_作業内容_
(a) 原文抜粋の「果てのないカレンの武装抵抗」から「した。小用を足しに表に出てみると、ボ・ジョーがたき火に当たっている。」までのすべてを、一字も変えずにそのまま書き写すこと。
(b) 原文抜粋の後に並ぶ行のうち、「coordinates (432, 177).」を含む行から「This screenshot has height=540, width=960. What」を含む行までのすべてを、両端も含めてそのまま複製してください。

_原文抜粋_
★ ★ ★ ★ ★ ★ ★
果てのないカレンの武装抵抗

─ ビルマの辺境 ─ 歴史と民族の隙間に生きる人びと
 1月2日深夜、ざわざわと人声がした。ボ・ジョーが帰ってきたのだろ
うか。村の人が来たのだろうか。すぐにざわめきは止んだ。寒さと眠気の
ため確認のため起きあがること出来ず。囲炉裏のすぐ横で、猫と一緒に丸
くなって再度寝入る。
 6時過ぎ、私の寝ている小屋に人の出入りが多くなり、ようやく起き出
した。小用を足しに表に出てみると、ボ・ジョーがたき火に当たっている。
やっぱり昨日の夜、帰ってきたのだ。それにしても夜通し歩きっぱなしだ
ったのだろうか。やはりビルマ軍の基地を攻撃しに行っていた。1月1日
の交戦の様子を聞いてみた。
★ ★ ★ ★ ★ ★ ★
_行一覧_
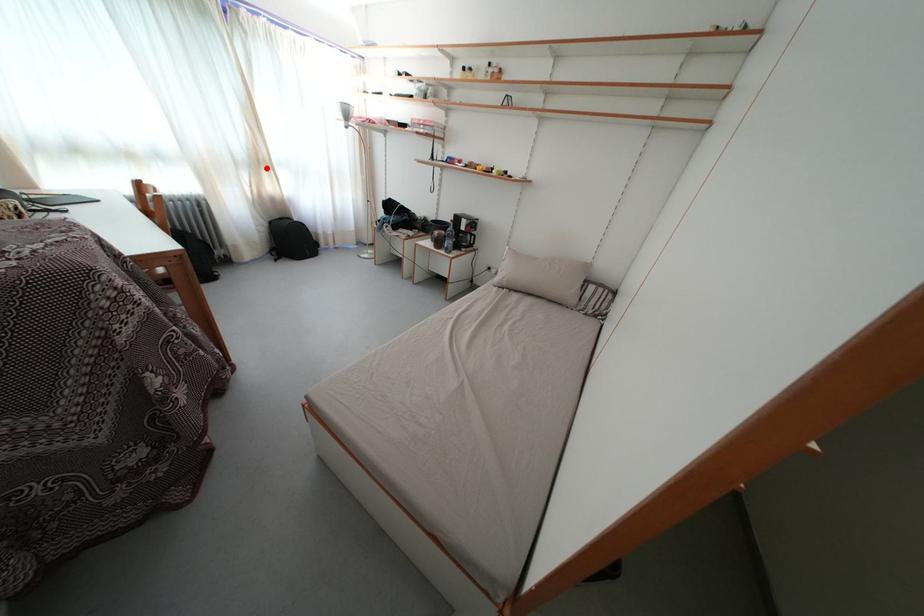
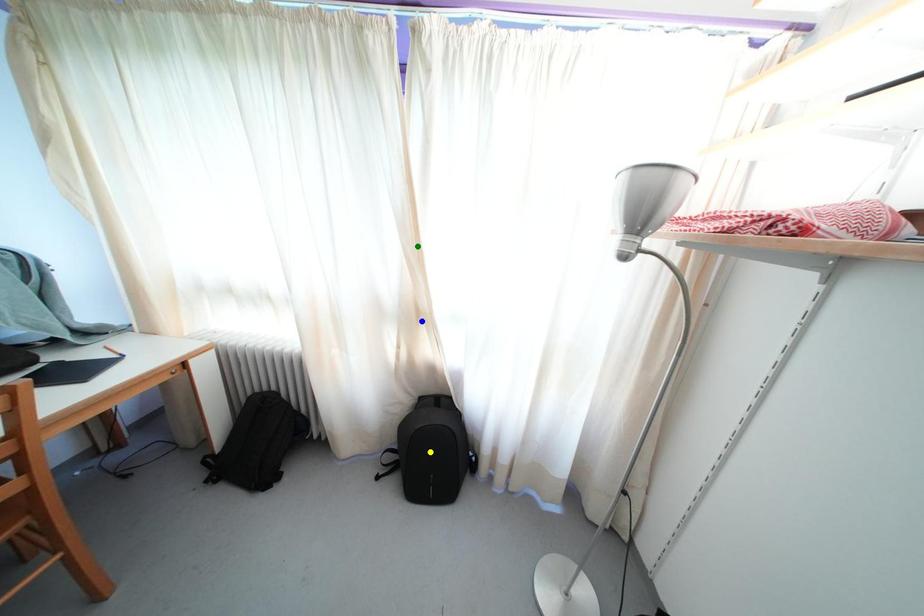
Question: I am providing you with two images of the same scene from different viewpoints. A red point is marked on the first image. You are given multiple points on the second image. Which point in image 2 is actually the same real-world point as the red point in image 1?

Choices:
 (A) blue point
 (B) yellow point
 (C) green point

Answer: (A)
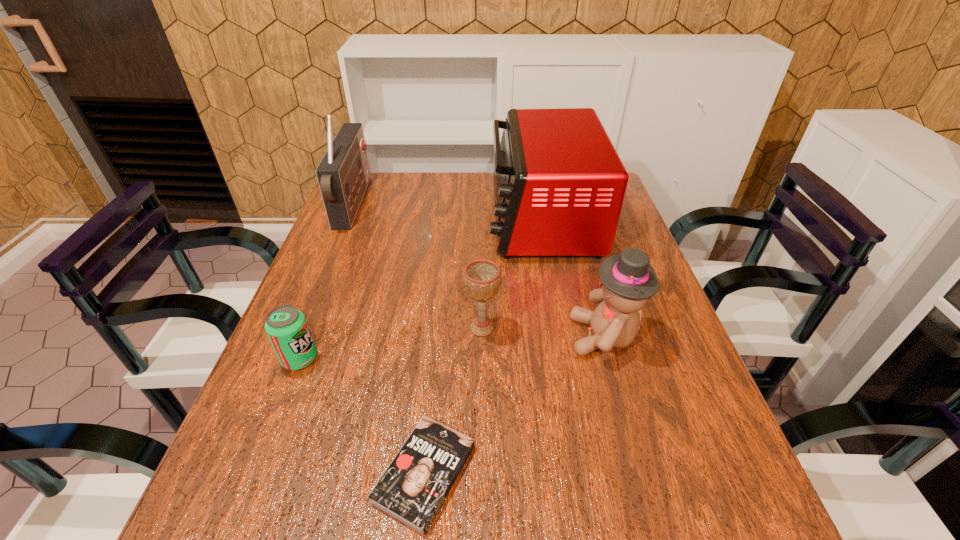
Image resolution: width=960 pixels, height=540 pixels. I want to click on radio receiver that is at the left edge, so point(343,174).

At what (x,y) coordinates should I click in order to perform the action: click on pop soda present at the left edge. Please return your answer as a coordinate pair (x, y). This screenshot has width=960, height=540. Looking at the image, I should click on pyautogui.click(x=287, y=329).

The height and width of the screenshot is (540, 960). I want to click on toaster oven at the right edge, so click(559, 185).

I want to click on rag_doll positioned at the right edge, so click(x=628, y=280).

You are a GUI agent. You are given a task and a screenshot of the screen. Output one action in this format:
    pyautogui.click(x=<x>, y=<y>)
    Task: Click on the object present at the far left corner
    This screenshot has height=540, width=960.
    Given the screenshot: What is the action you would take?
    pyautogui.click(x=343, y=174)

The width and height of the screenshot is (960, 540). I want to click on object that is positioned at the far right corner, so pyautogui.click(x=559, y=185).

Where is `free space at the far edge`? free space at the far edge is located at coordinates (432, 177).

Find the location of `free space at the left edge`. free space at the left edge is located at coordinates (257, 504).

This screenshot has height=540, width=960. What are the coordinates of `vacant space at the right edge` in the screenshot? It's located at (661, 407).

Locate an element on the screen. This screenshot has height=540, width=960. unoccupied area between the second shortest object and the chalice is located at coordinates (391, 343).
★ ★ ★ ★ ★ ★ ★
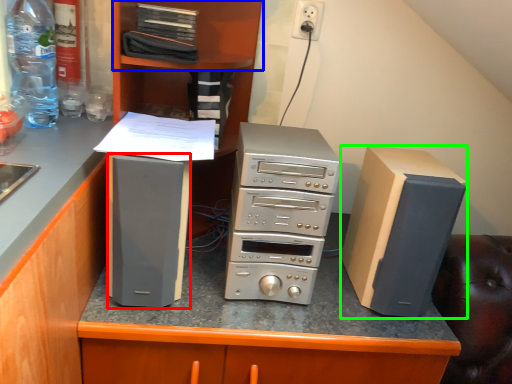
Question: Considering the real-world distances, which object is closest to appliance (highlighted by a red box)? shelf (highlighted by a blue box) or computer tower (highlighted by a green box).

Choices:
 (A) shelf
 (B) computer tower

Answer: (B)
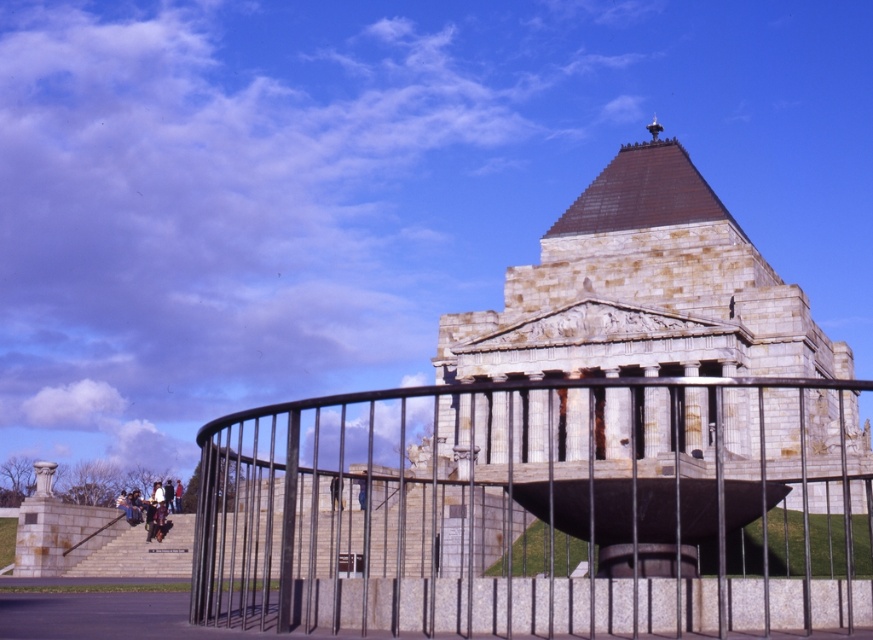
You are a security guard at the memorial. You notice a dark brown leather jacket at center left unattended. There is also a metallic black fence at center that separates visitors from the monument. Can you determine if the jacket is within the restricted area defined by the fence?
★ ★ ★ ★ ★ ★ ★
_作業結果_
(a)
果てのないカレンの武装抵抗

─ ビルマの辺境 ─ 歴史と民族の隙間に生きる人びと
 1月2日深夜、ざわざわと人声がした。ボ・ジョーが帰ってきたのだろ
うか。村の人が来たのだろうか。すぐにざわめきは止んだ。寒さと眠気の
ため確認のため起きあがること出来ず。囲炉裏のすぐ横で、猫と一緒に丸
くなって再度寝入る。
 6時過ぎ、私の寝ている小屋に人の出入りが多くなり、ようやく起き出
した。小用を足しに表に出てみると、ボ・ジョーがたき火に当たっている。

(b)
Where is `free space at the far edge`? free space at the far edge is located at coordinates (432, 177).

Find the location of `free space at the left edge`. free space at the left edge is located at coordinates (257, 504).

This screenshot has height=540, width=960. What are the coordinates of `vacant space at the right edge` in the screenshot? It's located at (661, 407).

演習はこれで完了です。